Self Awareness, Self Defense

People who have been punched in the face are more self aware. Not only do you know how you’ll react – which you truly have no way of knowing until it happens – but you also know more about what you do that might be punch-worthy.

The point is that people who have never truly crashed don’t truly know how to fly. So when you crash – rejoice!

Committed to Sadness

I notice something odd. Sometimes people believe something that makes them upset, but the thing they believe is not only false, it’s almost the direct opposite of the truth. So you’d think that learning the truth would make them happy! But it sure doesn’t.

To understand why, you have to go back to some really basic elements of human communication. Namely: “Talk is cheap.” To go a little deeper: The vast majority of communication done by humans isn’t done to actually engage in the transfer of information. It’s done to signal tribal affiliation and get points with your tribe, whoever they are. If you understand that, a lot of life makes a lot more sense.

Very recently (as of this writing) some children were killed in a horrific incident at their school. This is tragic and sad and bad. Whenever something tragic and sad and bad happens, people will often talk about how common that thing is “these days,” and so on. People lament especially that their children are less safe today than we were ourselves when we were children however many years ago.

So, here’s what they’re literally saying: “I’m sad because our children aren’t as safe as children were in the last generation.” If that was also what they literally meant, then the perfect solution would present itself! Because of course, the exact opposite is true. Children today are much safer, by every measure and in every category, than they have ever been. They aren’t perfectly safe, as occasional tragedies demonstrate. But any inference of declining safety is completely wrong.

But of course, what they literally say isn’t what they literally mean. What they mean is: “I would like to take this opportunity to signal my affiliation to my tribe by saying the things my tribe wants to say and hear. I hope many members of my tribe hear this and raise my status.” That sounds callous, but remember that they probably don’t actually realize that’s what they mean. Tribalism is so deeply ingrained in our psyche that it guides our actions without us realizing that’s what’s happening most of the time. People sincerely believe that they sincerely believe that children are less safe today.

Which is why they are very upset if you tell them otherwise, even though you’d think they’d rejoice.
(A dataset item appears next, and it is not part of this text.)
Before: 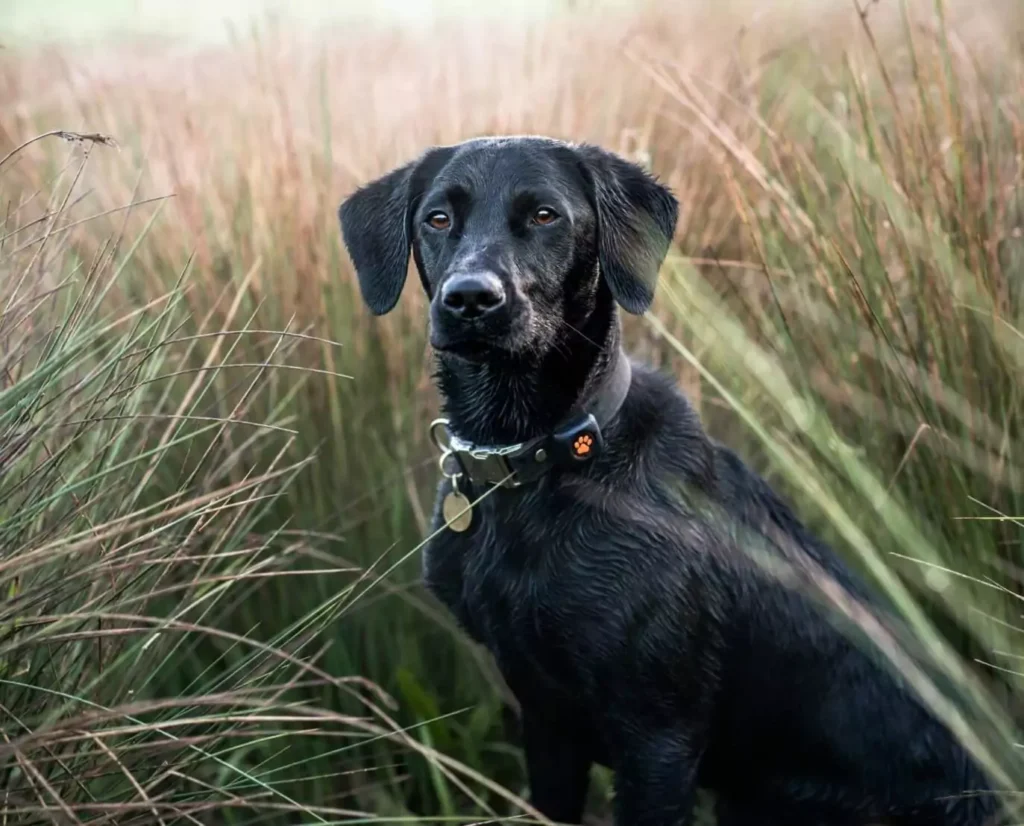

If someone believes that they’re poisoned and about to die, you’d think they’d be relieved to learn that it was only water and they’re going to be fine. But if they believed they’d been poisoned because their tribe told them so, then they would at least be a little mad at you for dispelling that belief.

Now, let’s go just a tiny bit further down this rabbit hole before we’re through today, shall we? Remember that one of the surest ways to get people to do what you want is to make them angry or scared. Angry, scared people will do a lot of really terrible things, especially if they’re angry and scared as a group – angry and scared of the same things. It is very, very difficult to control people by telling them good news.

So when people tell you bad news, be suspicious. Don’t be committed to sadness. Don’t decide to be angry and scared. Decide not to be, by default. Sometimes there will be valid reasons to feel fear and anger, but it will almost never be because someone else told you to be. Trust your own senses and experiences and use a commitment to happiness as an inoculation against control. You’ll never be free of tribalism – it’s too deep within us. But recognize it. And be happy.

The Changes

I worry often about settling into mistakes. Getting something wrong that won’t come around to bite me until much later, but then it’s far too late. Habits relating to personal health are like this – you can do a lot of damage to your body for years before you start to actually feel the effects, but by then the habits are very hard to change.

I don’t like to consider things settled. I like to keep change as an acceptable cost of living, a recognized element. It’s difficult, but worthwhile. Everything changes.